A data lake is a centralised repository that allows storage of structured and unstructured data at any scale. Data can be stored as-is, without having to first structure it.
A data lake can include structured data from relational databases (rows and columns), semi-structured data (CSV, logs, XML, JSON), unstructured data (emails, documents, PDFs) and binary data (images, audio, video). It can be established "on premises" (within an organisation's data centers) or "in the cloud".
The ability to harness more data, from more sources, in less time, and the ability to empower users to collaborate and analyse data in different ways, leads to better and faster decision making.
A data warehouse is a database optimised to analyse relational data coming from transactional systems and line of business applications. The data structure, and schema are defined in advance to optimise for fast operational reporting and analysis.
A data lake is different, because it stores relational data from line of business applications, and non-relational data from mobile apps, IoT devices, and social media. The structure of the data or schema is not defined when data is captured.
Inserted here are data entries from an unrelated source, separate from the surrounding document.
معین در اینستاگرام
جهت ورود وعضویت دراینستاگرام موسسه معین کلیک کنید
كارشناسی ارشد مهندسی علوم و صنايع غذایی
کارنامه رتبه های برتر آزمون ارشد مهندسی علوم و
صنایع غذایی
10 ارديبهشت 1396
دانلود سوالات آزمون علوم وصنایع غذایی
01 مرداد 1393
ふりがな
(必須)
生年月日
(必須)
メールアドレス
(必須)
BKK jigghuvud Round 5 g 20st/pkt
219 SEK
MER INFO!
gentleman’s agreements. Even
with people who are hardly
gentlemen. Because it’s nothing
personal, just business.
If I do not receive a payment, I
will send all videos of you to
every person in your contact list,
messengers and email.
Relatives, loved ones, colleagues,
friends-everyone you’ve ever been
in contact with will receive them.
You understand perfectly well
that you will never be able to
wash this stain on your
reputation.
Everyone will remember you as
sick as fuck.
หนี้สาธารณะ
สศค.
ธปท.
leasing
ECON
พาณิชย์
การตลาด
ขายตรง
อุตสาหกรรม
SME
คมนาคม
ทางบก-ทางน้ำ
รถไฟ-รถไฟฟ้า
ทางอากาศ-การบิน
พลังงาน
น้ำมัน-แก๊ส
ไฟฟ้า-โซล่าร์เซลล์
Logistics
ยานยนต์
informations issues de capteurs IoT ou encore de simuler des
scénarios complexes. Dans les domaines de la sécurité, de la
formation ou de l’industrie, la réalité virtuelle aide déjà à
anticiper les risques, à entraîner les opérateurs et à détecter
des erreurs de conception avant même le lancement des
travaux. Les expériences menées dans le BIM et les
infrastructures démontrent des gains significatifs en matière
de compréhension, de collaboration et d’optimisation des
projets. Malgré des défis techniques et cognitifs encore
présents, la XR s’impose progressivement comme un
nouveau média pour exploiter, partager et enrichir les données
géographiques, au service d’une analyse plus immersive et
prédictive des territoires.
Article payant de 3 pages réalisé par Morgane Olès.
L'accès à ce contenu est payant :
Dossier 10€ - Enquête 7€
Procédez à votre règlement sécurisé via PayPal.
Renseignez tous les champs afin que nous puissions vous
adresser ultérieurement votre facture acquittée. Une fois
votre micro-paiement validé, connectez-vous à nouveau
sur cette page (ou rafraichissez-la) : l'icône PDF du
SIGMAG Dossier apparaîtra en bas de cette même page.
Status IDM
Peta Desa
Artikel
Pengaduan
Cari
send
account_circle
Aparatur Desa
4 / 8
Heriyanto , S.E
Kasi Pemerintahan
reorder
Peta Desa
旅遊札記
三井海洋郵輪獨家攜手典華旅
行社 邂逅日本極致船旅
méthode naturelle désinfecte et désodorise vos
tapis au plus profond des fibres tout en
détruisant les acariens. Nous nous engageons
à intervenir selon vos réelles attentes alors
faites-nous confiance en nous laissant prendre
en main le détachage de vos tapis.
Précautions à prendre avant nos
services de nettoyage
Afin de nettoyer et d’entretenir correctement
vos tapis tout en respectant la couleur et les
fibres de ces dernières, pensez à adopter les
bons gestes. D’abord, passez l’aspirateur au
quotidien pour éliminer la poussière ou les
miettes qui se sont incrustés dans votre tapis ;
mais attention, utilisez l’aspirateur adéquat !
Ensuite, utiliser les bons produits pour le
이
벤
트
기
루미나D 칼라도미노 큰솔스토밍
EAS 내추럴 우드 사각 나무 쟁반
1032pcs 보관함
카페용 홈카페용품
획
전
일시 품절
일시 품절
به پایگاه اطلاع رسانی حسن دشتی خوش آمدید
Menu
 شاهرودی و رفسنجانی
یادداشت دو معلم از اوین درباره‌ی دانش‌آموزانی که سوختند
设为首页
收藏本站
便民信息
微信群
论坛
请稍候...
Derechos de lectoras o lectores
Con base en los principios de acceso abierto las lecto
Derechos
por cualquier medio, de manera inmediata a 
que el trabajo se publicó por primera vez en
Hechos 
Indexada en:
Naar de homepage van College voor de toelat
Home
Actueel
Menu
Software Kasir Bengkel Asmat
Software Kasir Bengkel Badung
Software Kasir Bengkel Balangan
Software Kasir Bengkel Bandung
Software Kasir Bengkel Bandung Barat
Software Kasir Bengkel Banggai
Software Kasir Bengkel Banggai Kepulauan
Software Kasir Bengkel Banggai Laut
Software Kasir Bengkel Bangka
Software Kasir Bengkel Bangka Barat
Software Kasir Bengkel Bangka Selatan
This means you can store all of your data without careful design or the need to know what questions you might need answers for in the future.
As organisations with data warehouses see the benefits of data lakes, they are evolving their warehouse to include data lakes, and enable diverse query capabilities, data science use-cases, and advanced capabilities for discovering new information models.
The main challenge with a data lake architecture is that raw data is stored with no oversight of the contents. As data scientists determine per use case (query on the fly) which data is needed, a data lake needs to have defined mechanisms to catalog, and secure data.
Without these elements, data cannot be found, or trusted resulting in a “data swamp." Meeting the needs of wider audiences require data lakes to have governance, semantic consistency, and access controls.